AUFGABENSTELLUNG:
• A. Entnimm dem Textauszug wortgetreu den Abschnitt, der mit den Worten „Also differenzierte ich“ beginnt und mit „Erwachsenen zu wecken.“ endet.
• B. Übersetze diesen Satz aus dem Textauszug ins Englische: „Aber ich war nicht mit den Optionen gesegnet, die mein Vater im Allgemeinen schätzte.“

TEXTAUSZUG:

————

Also differenzierte ich meine Äußerungen dorthin gehend, dass ich log das sich die Balken bogen.
Gut, nicht immer kam man mit dieser Methode durch, jedoch war es mir jedenfalls gelungen die Aufmerksamkeit und das Interesse von älteren bzw. Erwachsenen zu wecken.
„Er hat halt ziemlich viel Fantasie!“ Pflegte meine Mutter zu sagen.
Eigentlich wollte ich nur meinen Vater imponieren, wie das wohl jeder kleine Junge will.
Aber ich war nicht mit den Optionen gesegnet, die mein Vater im Allgemeinen schätzte.
Ich hatte zwei linke Hände, „Er kann keinen Nagel in die Butter hauen“ hörte ich ihn einmal sagen.
Das stimmte selbstverständlich auch.
Es tat trotzdem weh.

————

DATENZEILEN:
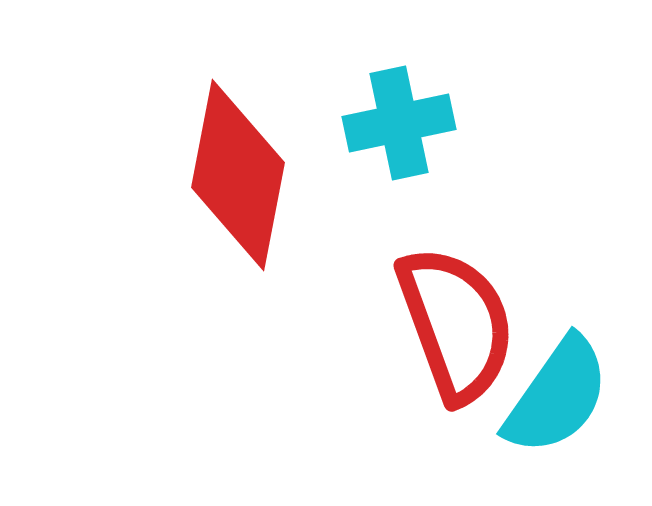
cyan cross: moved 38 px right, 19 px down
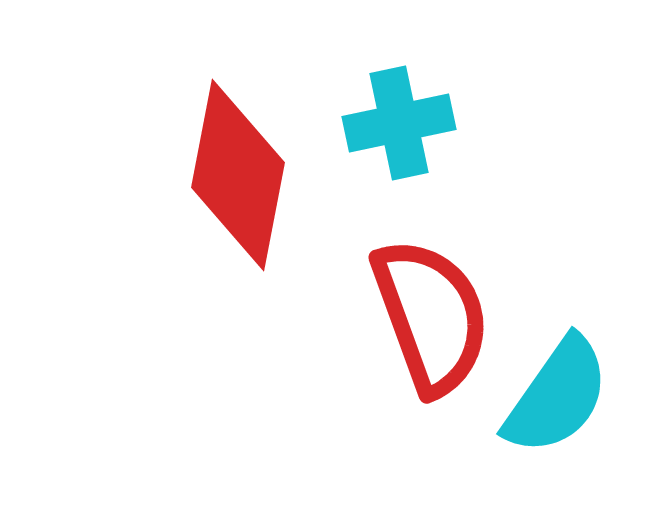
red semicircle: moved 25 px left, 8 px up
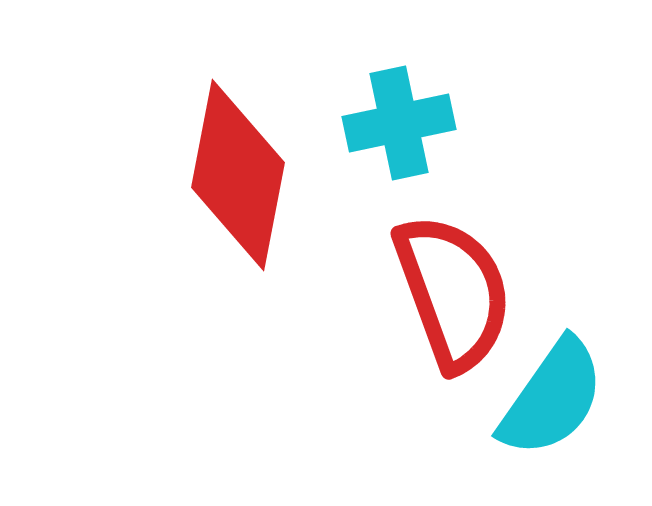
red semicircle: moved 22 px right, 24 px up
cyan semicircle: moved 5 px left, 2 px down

————

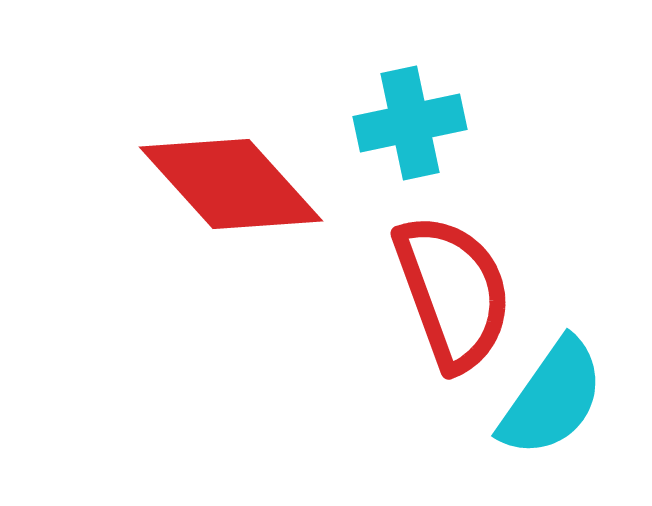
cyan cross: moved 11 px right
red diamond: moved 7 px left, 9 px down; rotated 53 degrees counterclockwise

————

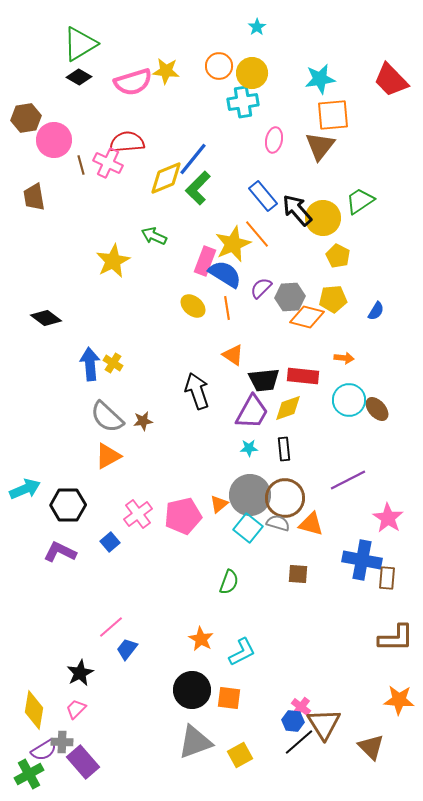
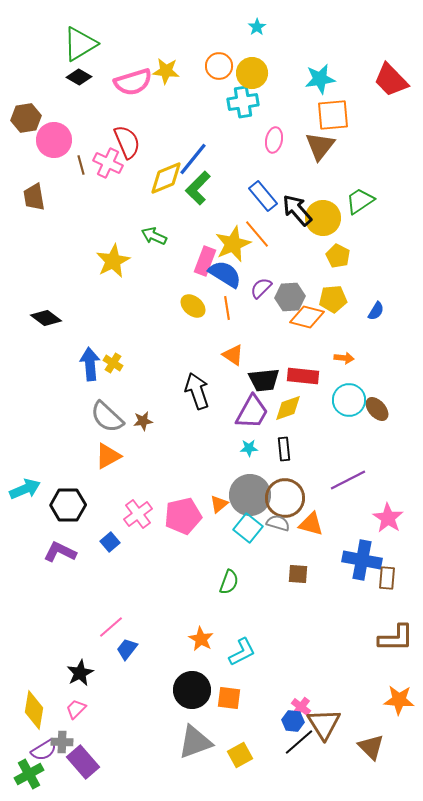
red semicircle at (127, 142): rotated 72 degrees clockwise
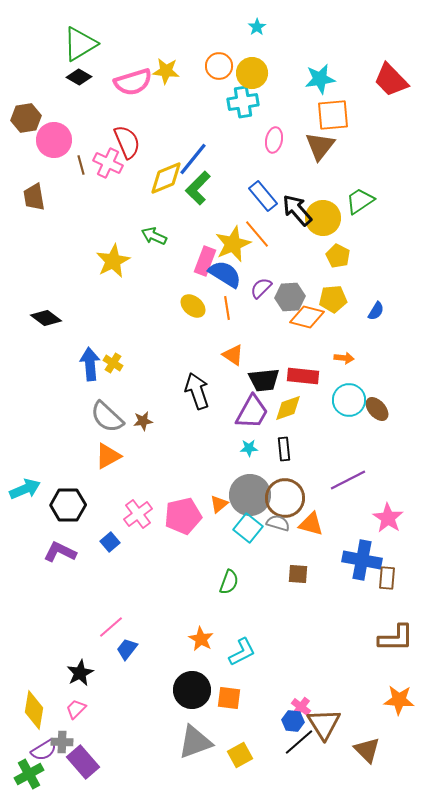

————

ANTWORTEN JE AUFGABE:
• A.
Also differenzierte ich meine Äußerungen dorthin gehend, dass ich log das sich die Balken bogen.
Gut, nicht immer kam man mit dieser Methode durch, jedoch war es mir jedenfalls gelungen die Aufmerksamkeit und das Interesse von älteren bzw. Erwachsenen zu wecken.

• B. But I was not blessed with the options that my father generally valued.